The "secret" to YOLOv4 isn't architecture: it's in data preparation.

The object detection space continues to move quickly. No more than two months ago, the Google Brain team released EfficientDet for object detection, challenging YOLOv3 as the premier model for (near) realtime object detection, and pushing the boundaries of what is possible in object detection models.

We wrote a series of posts comparing YOLOv3 and EfficientDet, training YOLOv3 on custom data, and training EfficientDet on custom data, and we've found impressive results.

We recommend using the Roboflow model library to easily adapt these models from the COCO dataset to your narrow domain.

See here for our other YOLOv4 tutorials on how to train YOLOv4 on your custom dataset, YOLOv4 PyTorch, and our YOLOv4 Architecture deep dive.

◆ Data under study ◆
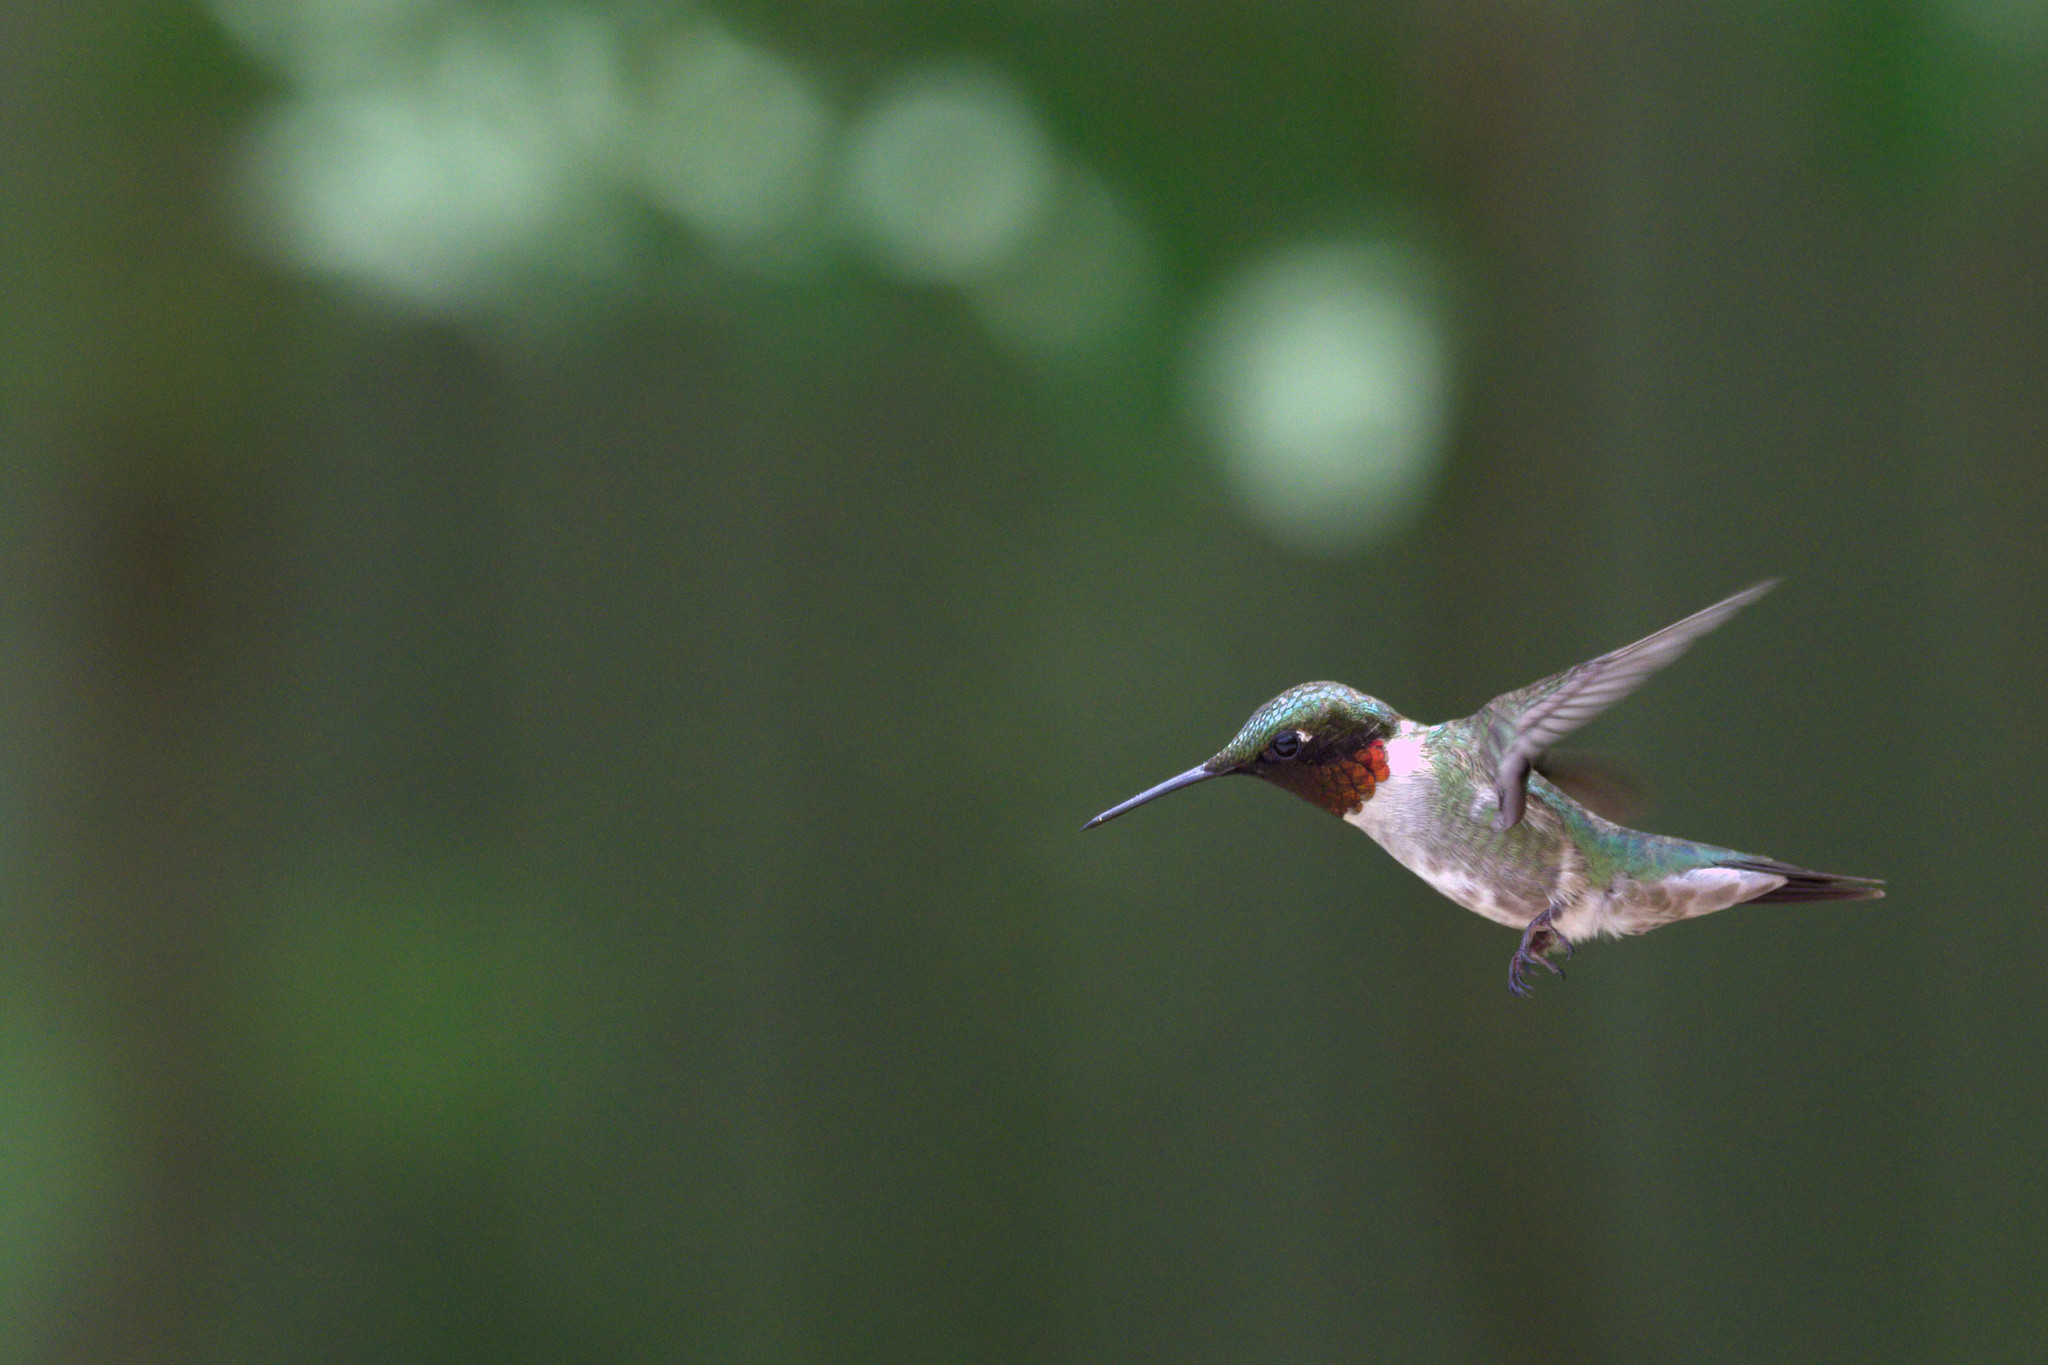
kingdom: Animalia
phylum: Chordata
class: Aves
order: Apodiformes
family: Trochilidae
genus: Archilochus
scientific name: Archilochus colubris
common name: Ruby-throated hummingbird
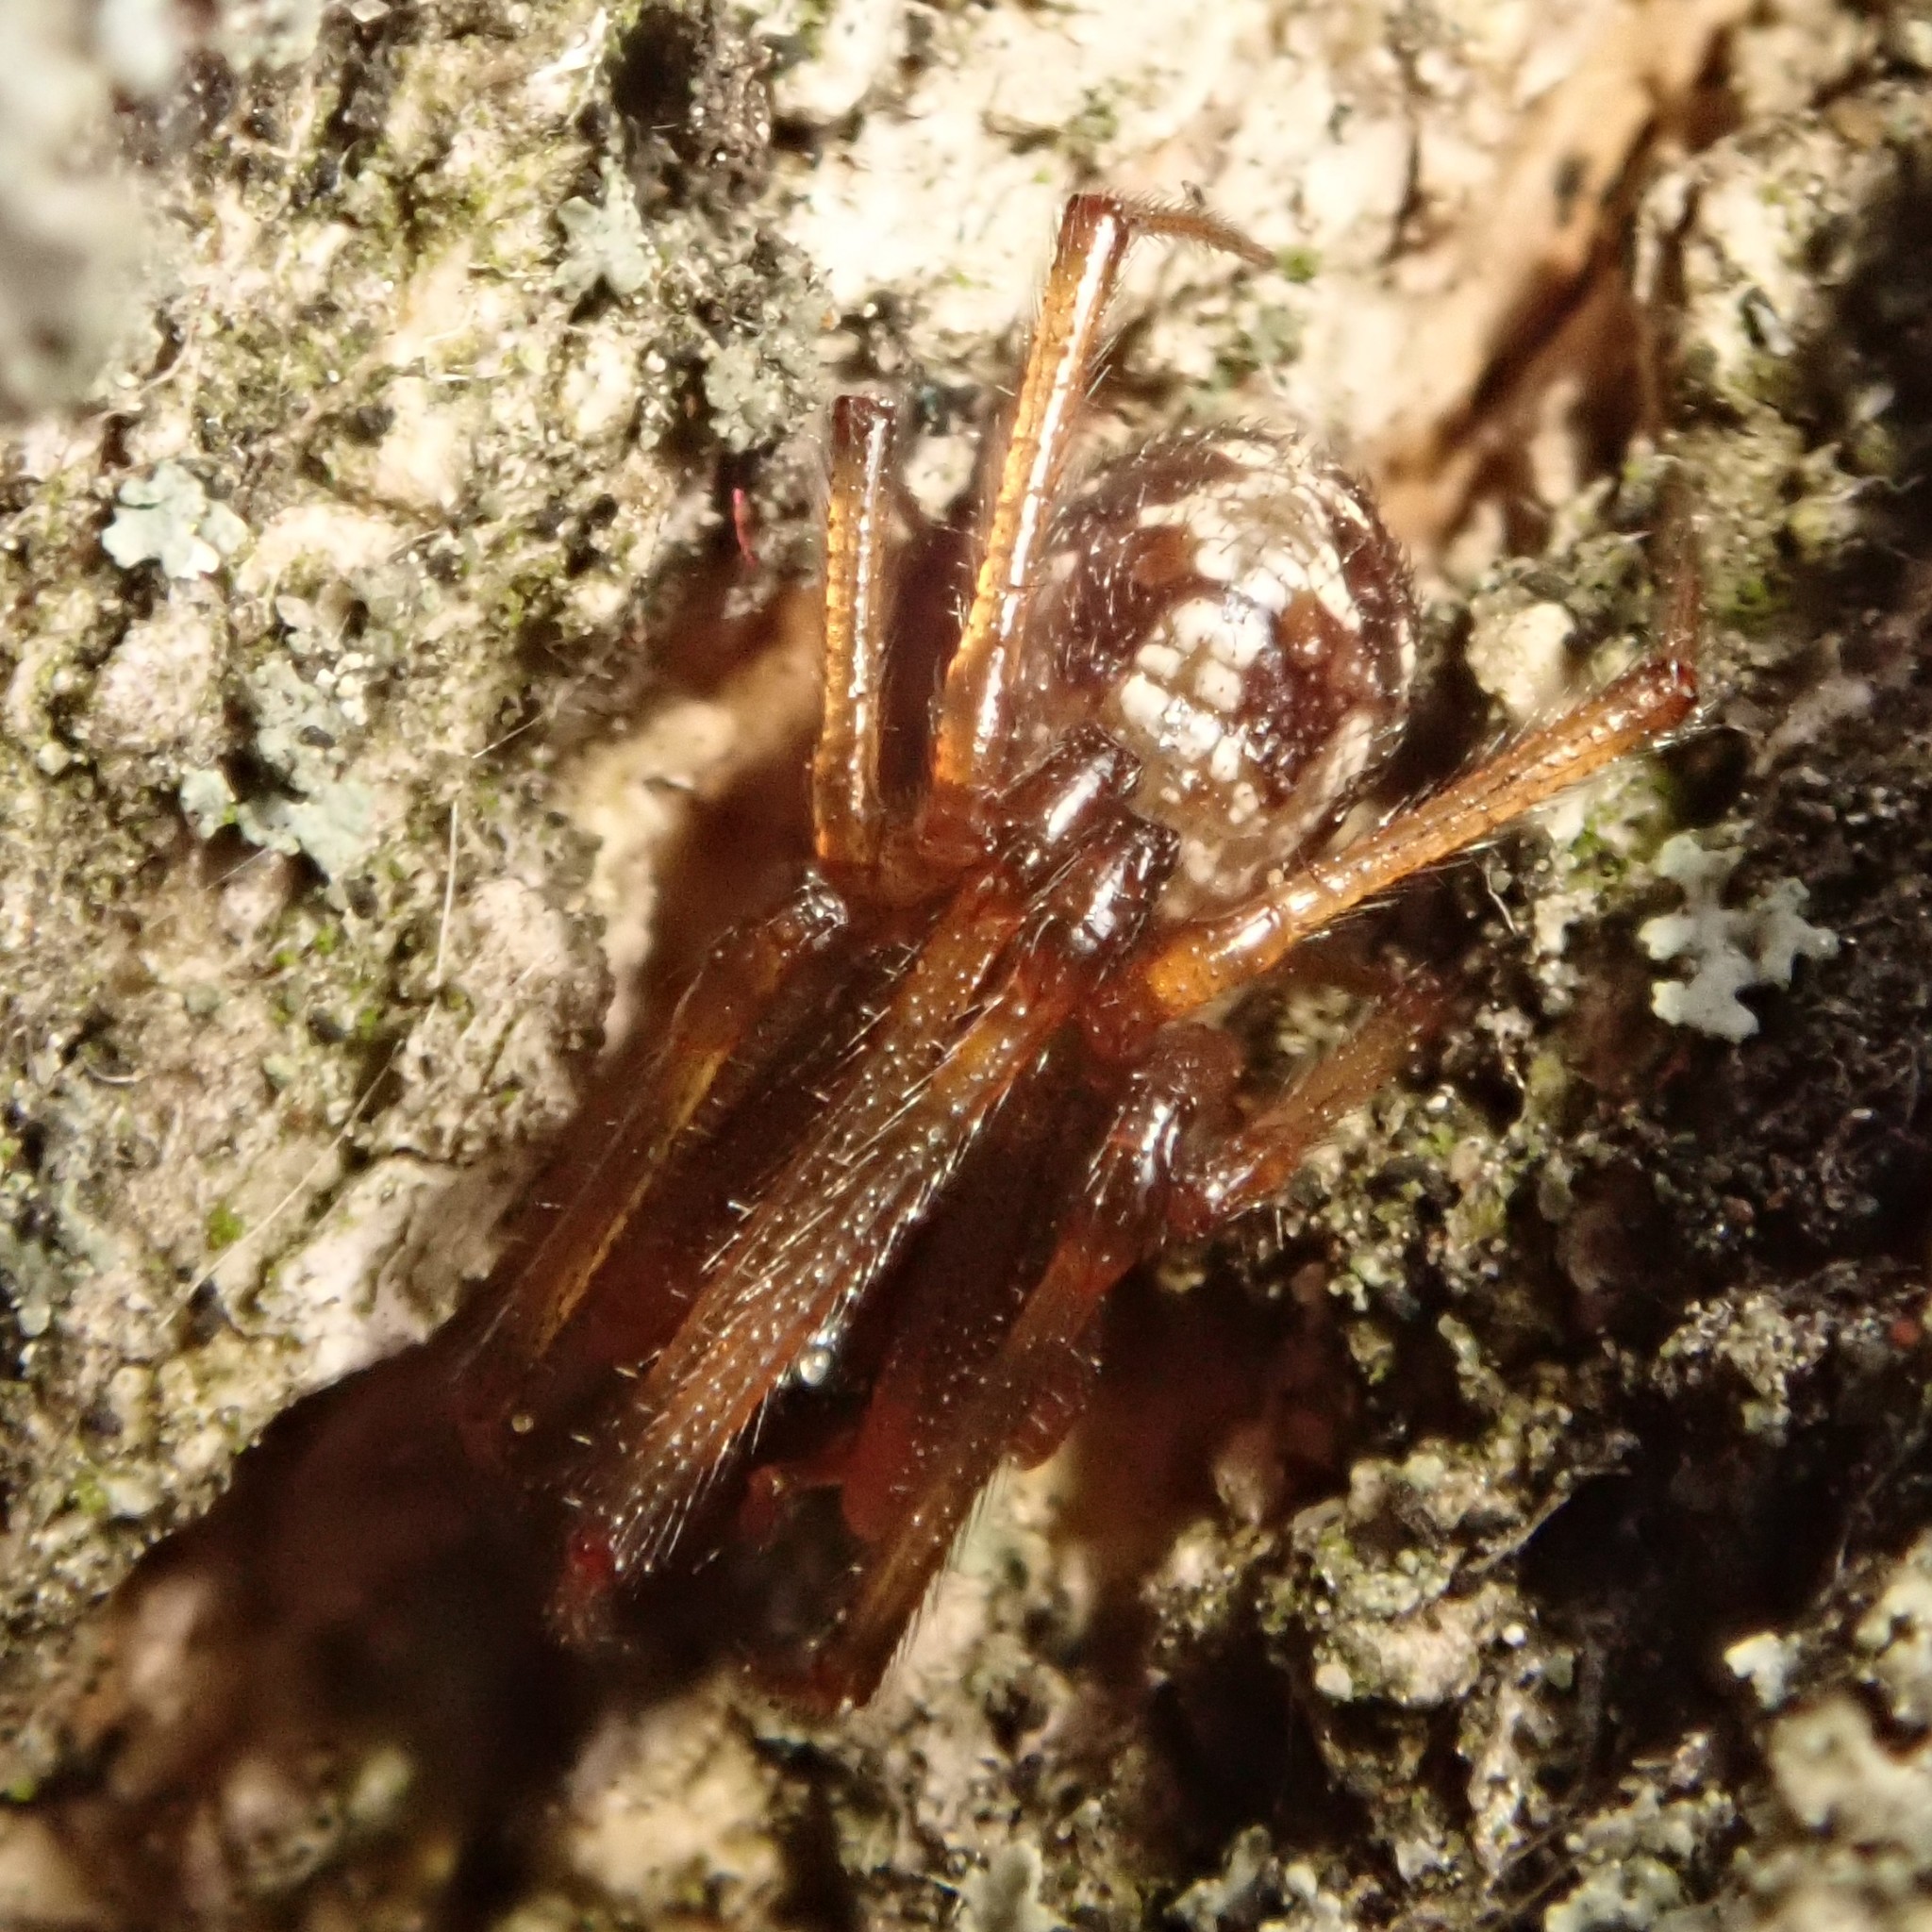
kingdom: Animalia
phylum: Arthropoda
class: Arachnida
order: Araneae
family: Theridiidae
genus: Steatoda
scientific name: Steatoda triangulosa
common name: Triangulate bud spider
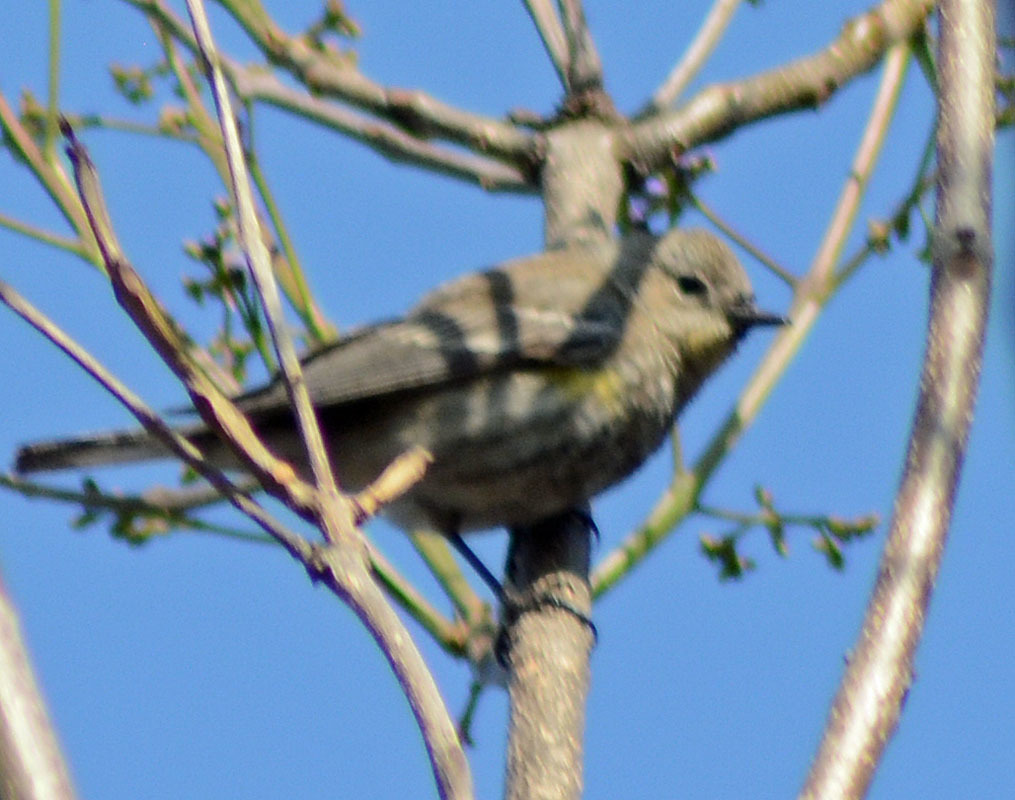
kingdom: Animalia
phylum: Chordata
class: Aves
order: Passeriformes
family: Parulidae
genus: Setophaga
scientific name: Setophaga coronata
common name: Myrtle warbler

◆ Assigned task ◆
Continue the article on YOLOv4 and data preparation from the point where it stops. None of the material is needed for what follows.

◆ Result ◆
And now YOLOv4 has been released showing an increase in COCO mean average precision (mAP) and Frames Per Second (FPS) by 10 percent and 12 percent, respectively.

In this post, we will see how the authors made this breakthrough by diving into the specifics of the data augmentation techniques used in YOLOv4.

YOLOv5 has been released

The founder of Mosaic Augmentation, Glenn Jocher has released a new YOLO training framework titled YOLOv5. You may also want to see our post on YOLOv5 vs YOLOv4. This post will explain some of the pros of the new YOLOv5 framework.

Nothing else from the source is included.